Jane’s honesty when it came to her disease gave me a whole new admiration for her. She wasn’t content to pursue treatments that the doctors insisted were necessary. She did her own research, consulted experts, and put together her own regimen. It wasn’t an easy road: completely overhauling her old life, adopting a dog, moving in with her boyfriend, studying photography, all the while continuing to run the Writing Salon, without the benefit of health insurance or a “real” job.
Jane touched innumerable lives. She could be prickly and plain-spoken, stubborn and fierce. I never knew her well, but I knew she would always be honest with me. When she took one of my ideas for a writing class and gave it to other teachers who had a bigger draw, I was stung and separated myself from the Writing Salon for a while. I understood why she made the choice she did. It still hurt.
In October last year, I swallowed my pride and wrote to tell her I’d thanked her and the Writing Salon in my space opera trilogy. Over the course of all those Round Robins, I’d learned how to sit down and do the work. I wanted to acknowledge how much Jane had taught me. At that point, the cancer had spread to her bones and she was housebound, “doing my best,” she wrote, “to walk that tightrope between remaining hopeful/optimistic and being accepting/realistic.” She was still running the Writing Salon and trying to complete a collection of poems.

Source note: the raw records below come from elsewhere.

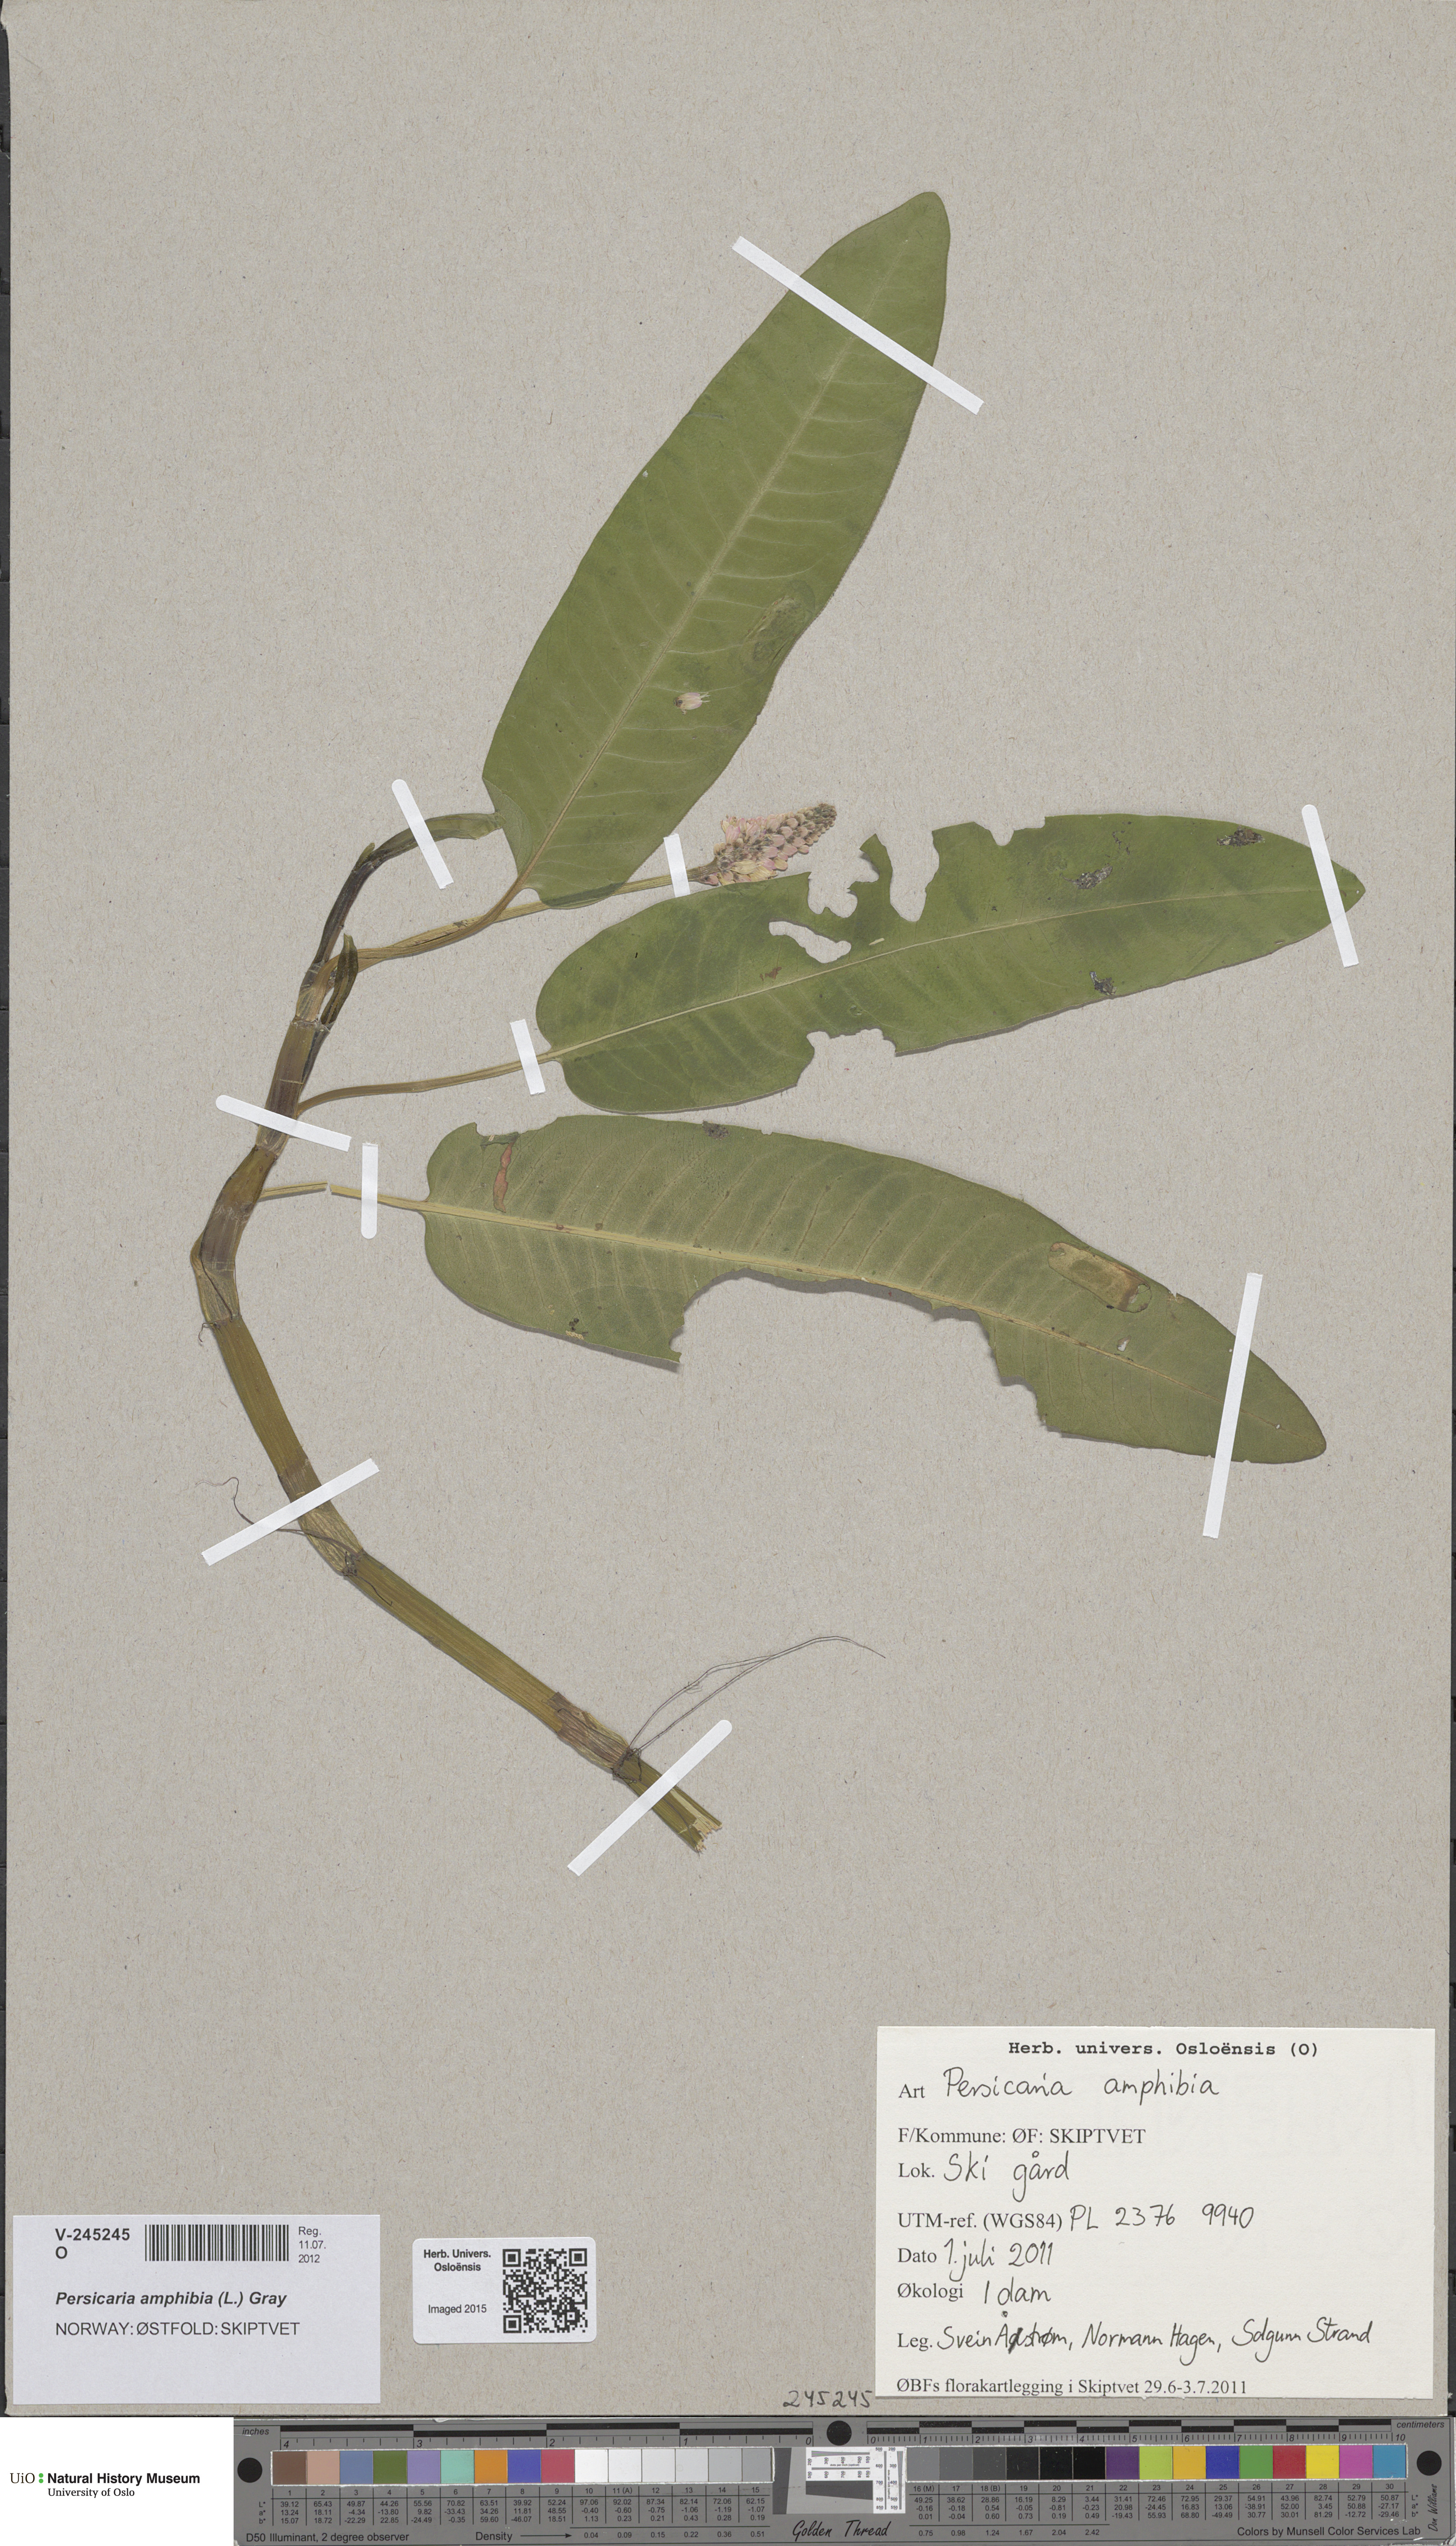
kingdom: Plantae
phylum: Tracheophyta
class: Magnoliopsida
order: Caryophyllales
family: Polygonaceae
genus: Persicaria
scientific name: Persicaria amphibia
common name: Amphibious bistort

I knew Jane for the better part of 14 years. I learned an immense amount from her, even as she sometimes frustrated me. I am so sorry that she’s gone, but I’m glad her suffering is over at last. She will be missed.
I am sorry for the loss of your teacher who obviously had an impact on your writing. Your honesty in writing about the relationship would probably have pleased her.
Thanks, Jo Nell. She was quite a woman and I know my life is one of many that she touched.
A great post.
Thanks, Linda. Will I see you today?